Making Plans Even When You Don't Have Answers
Have you ever caught yourself saying:
"Maybe after my next appointment."
Or:
"I'll decide once I know more."
Or:
"Let's wait and see what happens."
At first, those statements sound reasonable.
Why make plans when you don't have all the information yet?
Why get excited about something if things might change?
Why commit to something when the future feels uncertain?
The problem is that if you wait until you have every answer, you may never make plans at all.
Because monitoring is built around uncertainty.
There is always another appointment.
Another question.
Another thing you don't know yet.
If having all the answers becomes the requirement for living your life, life starts getting postponed.
Many teens don't even realize they're doing this.
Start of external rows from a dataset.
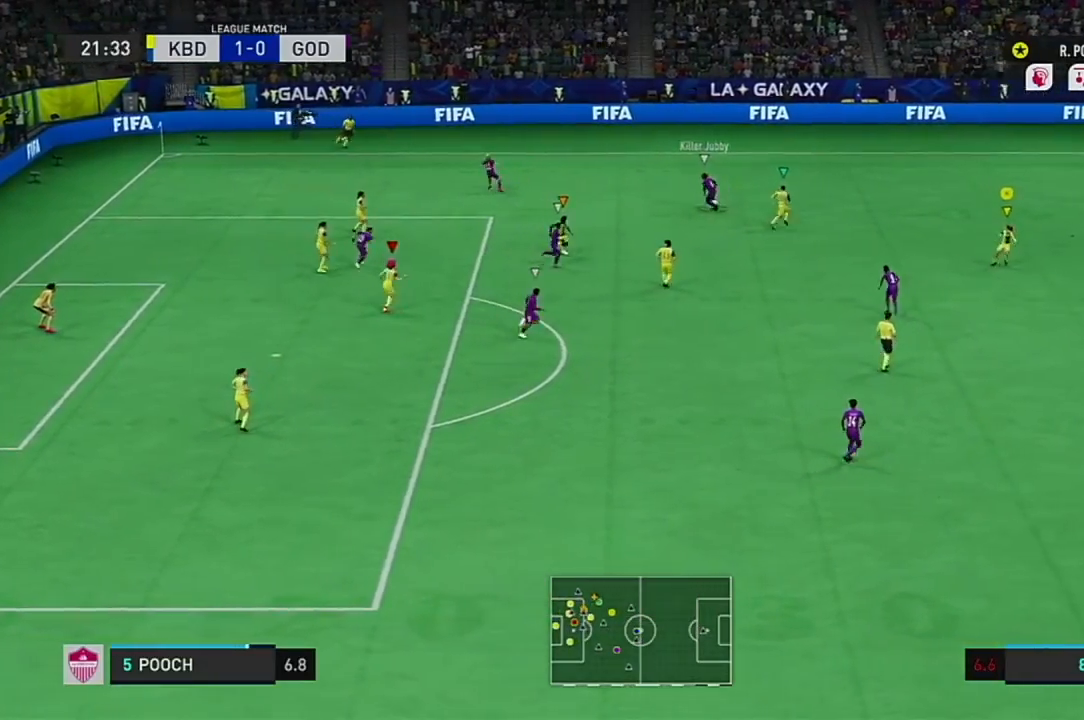
{"buttons": ["R2"], "left_stick": "up-right", "right_stick": "center", "events": [[317, "R2", "down"]]}
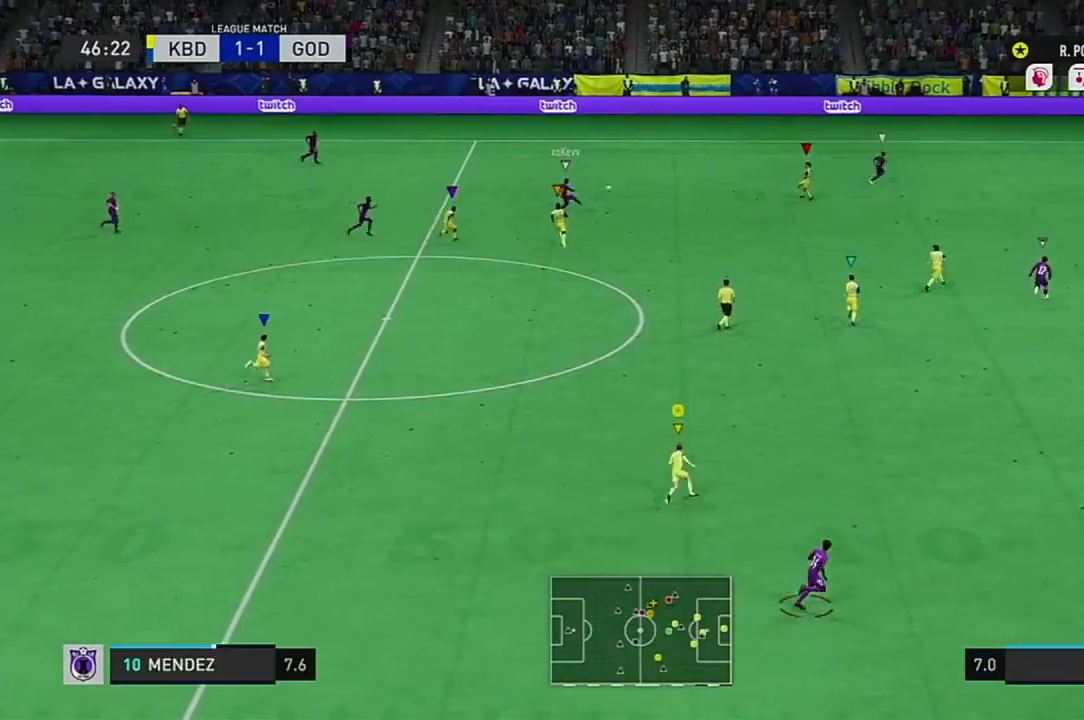
{"buttons": ["R2"], "left_stick": "up", "right_stick": "center", "events": [[484, "left_stick", "up"]]}
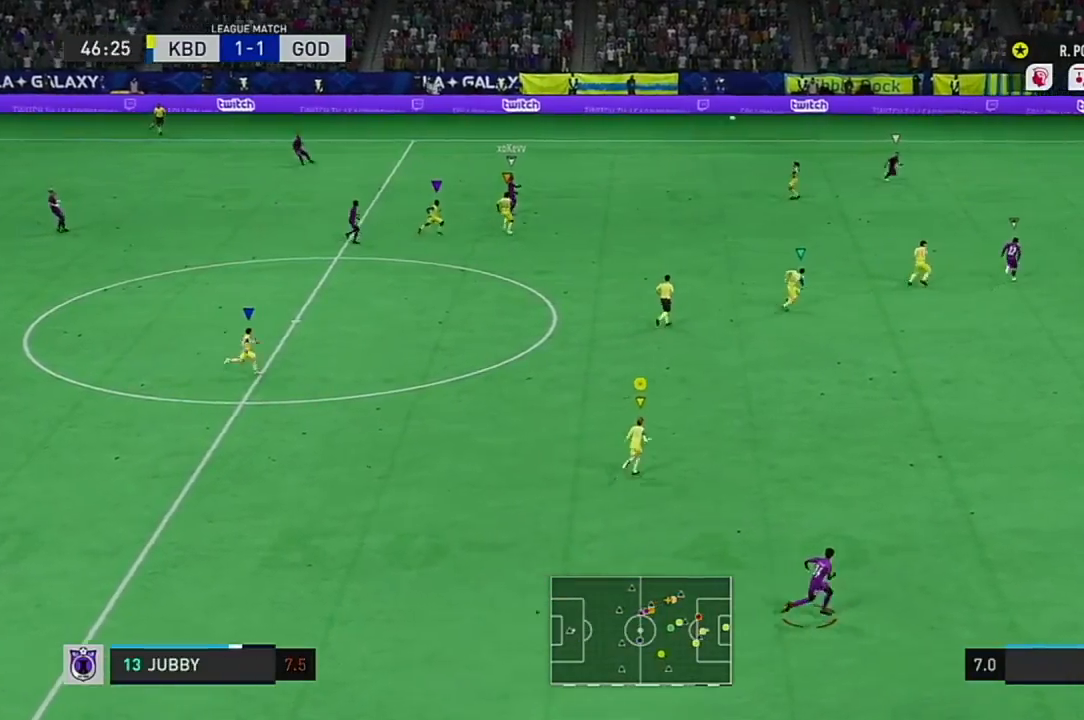
{"buttons": [], "left_stick": "up", "right_stick": "center", "events": [[217, "R2", "up"]]}
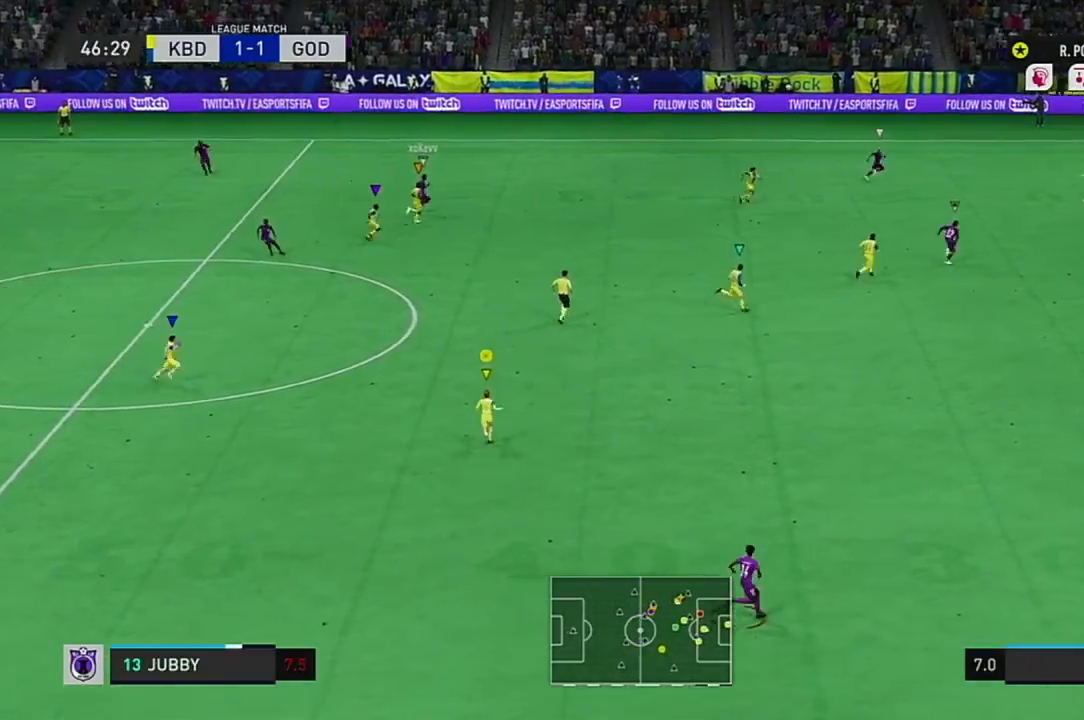
{"buttons": [], "left_stick": "center", "right_stick": "center", "events": [[351, "left_stick", "center"]]}
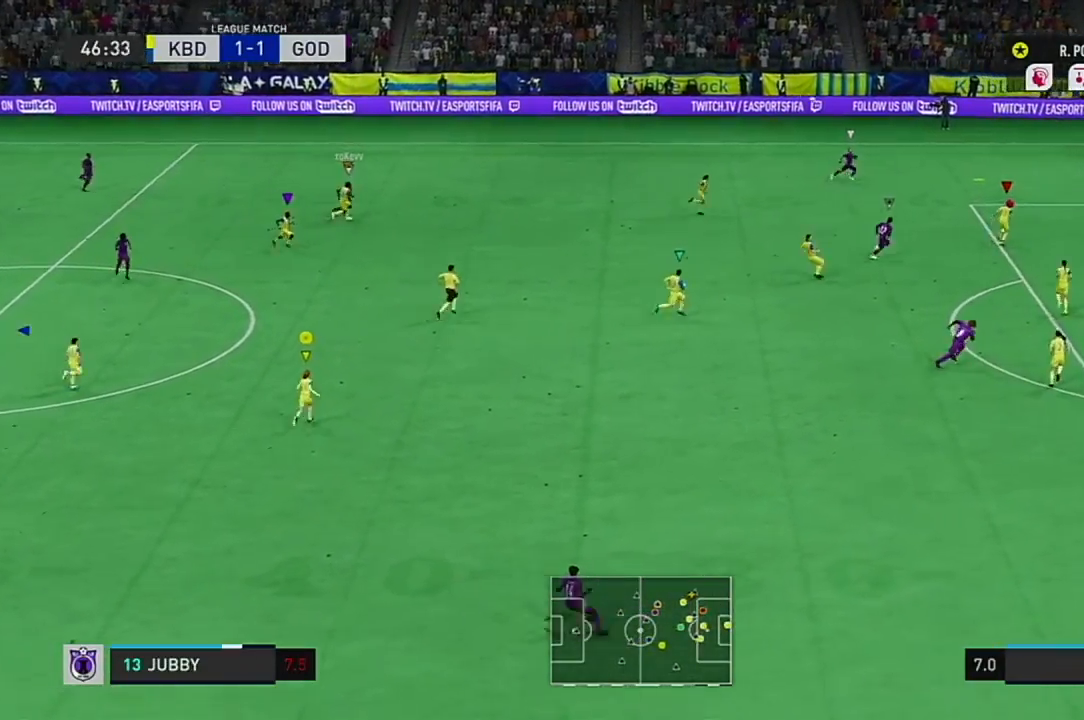
{"buttons": [], "left_stick": "center", "right_stick": "center", "events": [[150, "L1", "down"], [317, "L1", "up"]]}
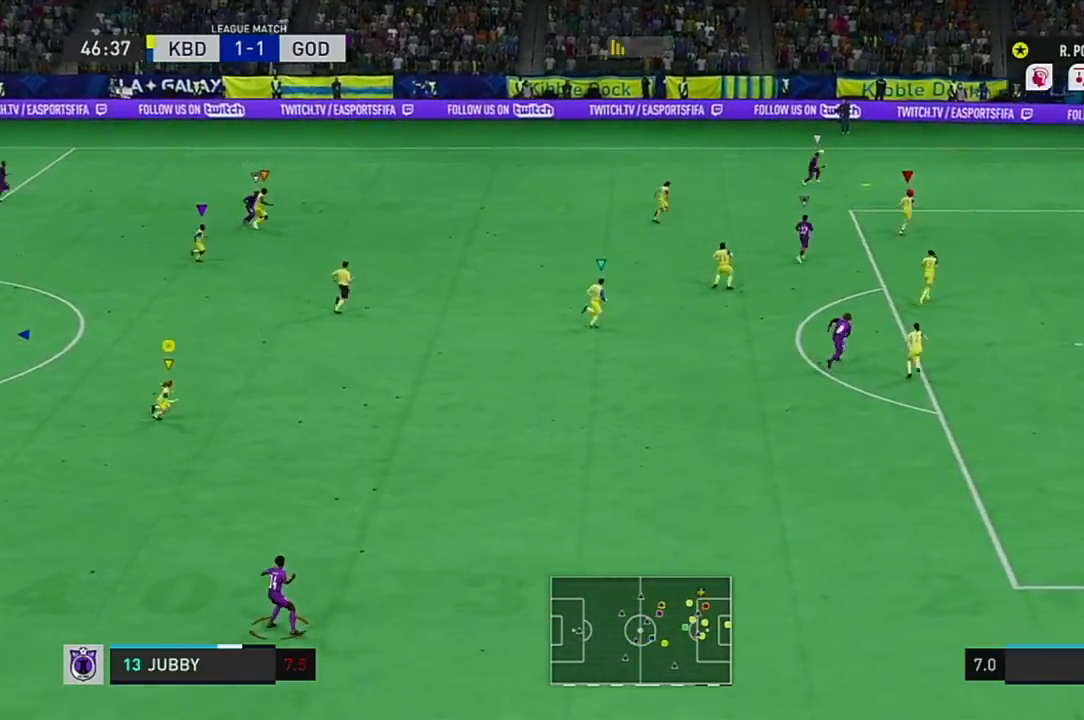
{"buttons": [], "left_stick": "center", "right_stick": "center", "events": [[418, "L1", "down"], [484, "L1", "up"]]}
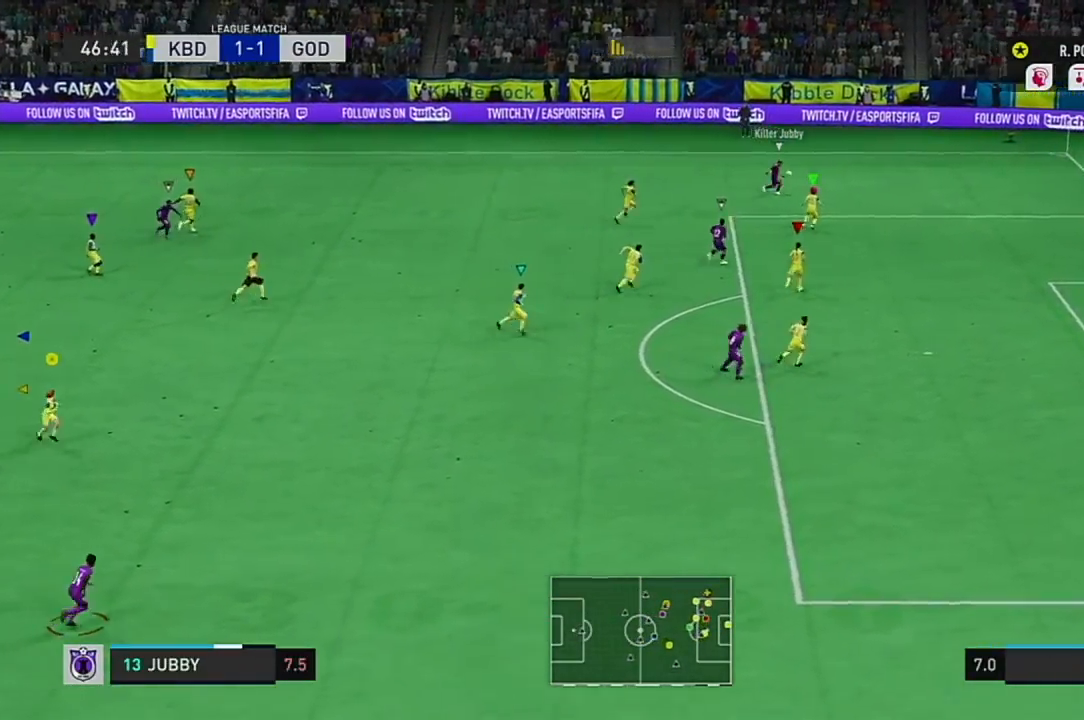
{"buttons": [], "left_stick": "center", "right_stick": "center", "events": []}
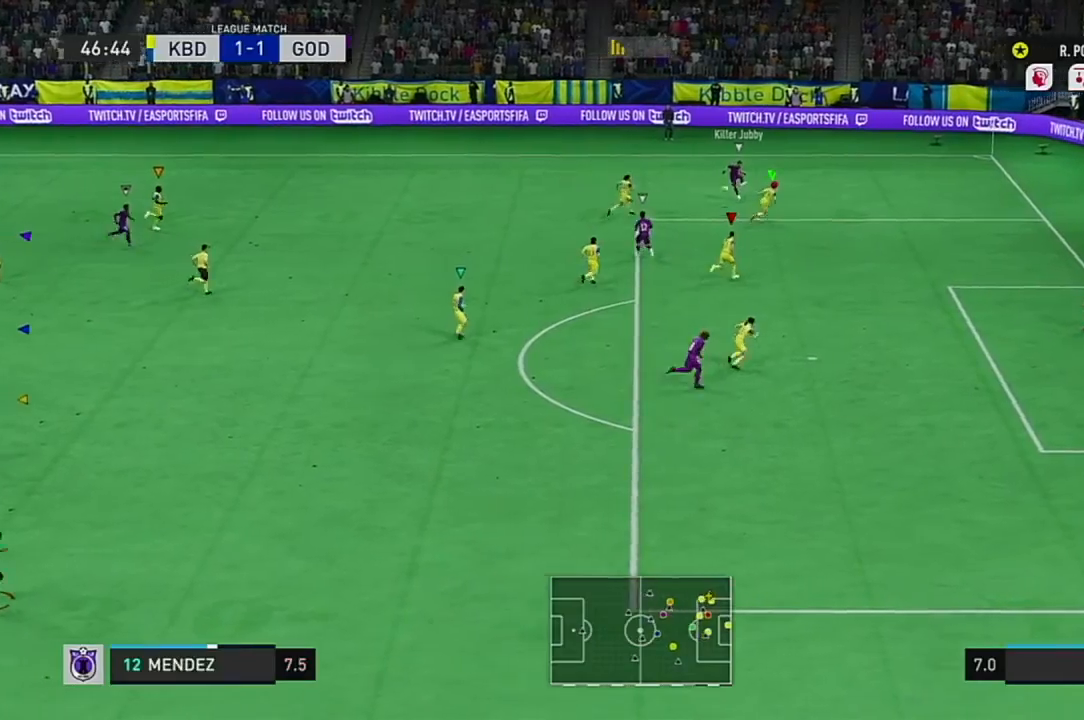
{"buttons": [], "left_stick": "center", "right_stick": "center", "events": []}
They start turning down opportunities.
Not because they don't want them.
Because they're waiting.
Waiting for certainty.
Waiting for reassurance.
Waiting for some future moment when everything feels clear.
The strange thing is that most of the opportunities worth having in life come before certainty.
You join the team before you know exactly how the season will go.
You make a new friend before you know exactly where the friendship will lead.
You try a new hobby before you know whether you'll be good at it.
Life has always involved uncertainty.
Monitoring just makes it harder to ignore.
Think about summer.
Imagine someone invites you on a trip six months from now.
Your first instinct might be:
"But what if something changes?"
That's a natural thought.
The problem is that the same question could apply to almost anything.
What if something changes next week?
What if something changes next month?
What if something changes next year?
Nobody knows.
And if you require certainty before making plans, you'll spend a lot of time sitting on the sidelines.
Another thing worth remembering is that plans are not promises.
Making a plan doesn't mean you're guaranteeing the future.
It means you're giving yourself something to look forward to.
And that matters.
A lot.
One of the hardest parts of monitoring is feeling like life is happening to you.
Appointments get scheduled.
X-rays get taken.
Information arrives.
You react.
Sometimes it can feel like you're just waiting for the next thing to happen.
Making plans helps shift that feeling.
It reminds you that you still have agency.
You still have choices.
You still have things you're excited about.
You still have a future that's bigger than scoliosis.
Many teens underestimate how important it is to have things on the calendar that have nothing to do with their curve.
A trip.
A birthday party.
A concert.
A sports season.
A camp.
A weekend with friends.
Something.
Anything.
Not because those things solve scoliosis.
Because they help balance it.
They remind you that there is more to your life than appointments.
More to your story than monitoring.
One mistake anxious brains make is assuming that uncertainty means danger.
But uncertainty simply means you don't know yet.
Those are very different things.
You don't know exactly what your next appointment will show.
That doesn't mean something bad is coming.
You don't know exactly what next year looks like.
That doesn't mean you should stop planning for it.
The truth is that everyone makes plans without complete information.
Your friends do.
Your parents do.
Your teachers do.
The difference is that monitoring makes uncertainty feel more visible.
But it's always been there.
Another thing that can help is asking yourself:
"If scoliosis wasn't part of this decision, what would I choose?"
Would you sign up for the activity?
Take the trip?
Join the team?
Make the plan?
If the answer is yes, don't let uncertainty automatically take it away.
Because life isn't meant to be lived only after every question has been answered.
Life is meant to be lived while some questions remain unanswered.
That's true for everyone.
Not just people with scoliosis.
One day you'll probably look back and realize something important.
Many of the experiences that mattered most happened while you were still waiting for answers.
The friendships.
The adventures.
The memories.
The moments you couldn't have predicted.
Life didn't wait for certainty.
And thankfully, neither did you.
So make the plan.
Put it on the calendar.
Give yourself something to look forward to.
Not because you know exactly what the future holds.
Because you don't.
Nobody does.
And that's never stopped life from being worth planning for.